C++23 is not abandoning embedded. Instead there is a tonne of misinformation around that is confusing people. You can easily tell what parts of the STD is available by looking up the concept of Freestanding, which is a legitimate part of the c++ standard which tells you what is absolutely safe to use in embedded. Usually some of the non-freestanding stuff is also safe to use.

Then what you do is add support for the ETL (github.com/ETLCPP/) which will help you by offering STD like classes for the parts that are not safe to use or just give you the std class wrapped in their namespace.

What we do is turn off RTTI and for now exceptions (most compilers let you do that with ease but we are looking at maybe using them in the future because of recent research indicating it would be possible and save us binary size at the same time) and you lean heavily into the constexpr side of things because anything you can get the compiler that is running nightly or on your PC to do rather than on the embedded system is just fine.
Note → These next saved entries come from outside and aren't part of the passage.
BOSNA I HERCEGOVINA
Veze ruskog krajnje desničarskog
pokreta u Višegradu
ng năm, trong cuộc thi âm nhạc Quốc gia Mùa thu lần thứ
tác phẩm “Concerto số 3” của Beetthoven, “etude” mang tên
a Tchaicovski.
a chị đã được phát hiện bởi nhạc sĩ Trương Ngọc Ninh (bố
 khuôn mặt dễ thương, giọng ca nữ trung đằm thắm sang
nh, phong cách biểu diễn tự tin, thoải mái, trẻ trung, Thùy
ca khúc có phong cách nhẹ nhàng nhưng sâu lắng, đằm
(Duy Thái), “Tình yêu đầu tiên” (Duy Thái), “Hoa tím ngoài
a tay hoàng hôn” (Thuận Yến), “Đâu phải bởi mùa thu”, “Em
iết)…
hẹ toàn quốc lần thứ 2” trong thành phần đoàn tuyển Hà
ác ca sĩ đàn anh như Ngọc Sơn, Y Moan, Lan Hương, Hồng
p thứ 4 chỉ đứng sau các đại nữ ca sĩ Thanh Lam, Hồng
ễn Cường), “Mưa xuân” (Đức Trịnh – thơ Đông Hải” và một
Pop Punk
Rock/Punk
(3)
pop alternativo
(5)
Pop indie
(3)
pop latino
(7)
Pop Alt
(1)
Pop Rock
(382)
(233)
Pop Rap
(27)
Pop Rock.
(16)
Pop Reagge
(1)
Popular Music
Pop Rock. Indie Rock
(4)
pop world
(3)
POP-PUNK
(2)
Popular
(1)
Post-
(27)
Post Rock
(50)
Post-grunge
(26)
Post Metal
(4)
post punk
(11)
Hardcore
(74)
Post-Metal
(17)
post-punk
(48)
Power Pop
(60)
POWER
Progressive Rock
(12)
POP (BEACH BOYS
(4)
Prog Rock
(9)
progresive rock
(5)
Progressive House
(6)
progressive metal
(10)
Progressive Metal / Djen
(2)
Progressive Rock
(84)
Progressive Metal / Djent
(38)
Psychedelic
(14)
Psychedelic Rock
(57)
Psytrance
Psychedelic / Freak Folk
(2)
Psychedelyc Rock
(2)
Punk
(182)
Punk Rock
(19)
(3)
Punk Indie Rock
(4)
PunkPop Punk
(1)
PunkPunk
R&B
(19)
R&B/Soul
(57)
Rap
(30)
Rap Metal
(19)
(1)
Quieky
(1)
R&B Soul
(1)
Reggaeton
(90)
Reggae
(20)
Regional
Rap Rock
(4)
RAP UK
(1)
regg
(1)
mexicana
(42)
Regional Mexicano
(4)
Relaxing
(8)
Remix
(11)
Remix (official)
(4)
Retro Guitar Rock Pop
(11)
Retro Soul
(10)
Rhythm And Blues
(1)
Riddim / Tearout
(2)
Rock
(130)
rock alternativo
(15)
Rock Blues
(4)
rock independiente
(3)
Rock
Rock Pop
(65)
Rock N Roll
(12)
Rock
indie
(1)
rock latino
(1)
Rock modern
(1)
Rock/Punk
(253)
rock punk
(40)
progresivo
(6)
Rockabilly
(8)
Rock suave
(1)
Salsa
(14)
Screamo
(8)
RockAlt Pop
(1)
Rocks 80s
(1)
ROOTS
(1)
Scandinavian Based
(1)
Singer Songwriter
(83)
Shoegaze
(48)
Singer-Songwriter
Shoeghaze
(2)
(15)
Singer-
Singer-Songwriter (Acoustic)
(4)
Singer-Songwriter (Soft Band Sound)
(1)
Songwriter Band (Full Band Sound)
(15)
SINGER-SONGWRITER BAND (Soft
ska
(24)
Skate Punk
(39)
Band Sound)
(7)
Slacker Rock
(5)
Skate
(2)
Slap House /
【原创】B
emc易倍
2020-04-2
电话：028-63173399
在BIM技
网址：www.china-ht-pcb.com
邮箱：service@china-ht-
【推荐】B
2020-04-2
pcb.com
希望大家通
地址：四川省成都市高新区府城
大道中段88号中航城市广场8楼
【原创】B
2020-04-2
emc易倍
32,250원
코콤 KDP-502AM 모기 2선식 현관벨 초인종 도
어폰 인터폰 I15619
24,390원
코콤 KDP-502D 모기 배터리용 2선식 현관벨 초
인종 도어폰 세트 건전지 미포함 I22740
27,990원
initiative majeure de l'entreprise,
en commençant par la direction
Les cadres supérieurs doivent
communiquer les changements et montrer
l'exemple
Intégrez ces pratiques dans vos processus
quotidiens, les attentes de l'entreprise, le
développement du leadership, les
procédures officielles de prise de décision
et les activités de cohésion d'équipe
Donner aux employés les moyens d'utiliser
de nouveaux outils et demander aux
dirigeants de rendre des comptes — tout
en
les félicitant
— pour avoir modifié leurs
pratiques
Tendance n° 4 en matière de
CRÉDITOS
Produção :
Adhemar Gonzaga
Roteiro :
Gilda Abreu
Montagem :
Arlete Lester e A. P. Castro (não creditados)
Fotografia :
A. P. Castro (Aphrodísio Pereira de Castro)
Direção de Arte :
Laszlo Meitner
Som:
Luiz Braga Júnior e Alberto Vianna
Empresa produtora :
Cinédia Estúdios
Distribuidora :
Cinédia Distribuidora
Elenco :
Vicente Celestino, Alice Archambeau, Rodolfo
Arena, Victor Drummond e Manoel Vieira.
We do not use coroutines so there I have no opinion.

Personally I am looking forward to the Reflection stuff because it is all compile time (and no that does not mean that your std on your pc somehow leaks illegal functions into your code constexpr/consteval is embedded safe) and it will allow me to make code that will be easier to debug than the recursive template expansions are now (stepping through a recursion is bad even if we strictly limit the depth of them but reflection will allow me to do an expansion into a flat set of ifs instead).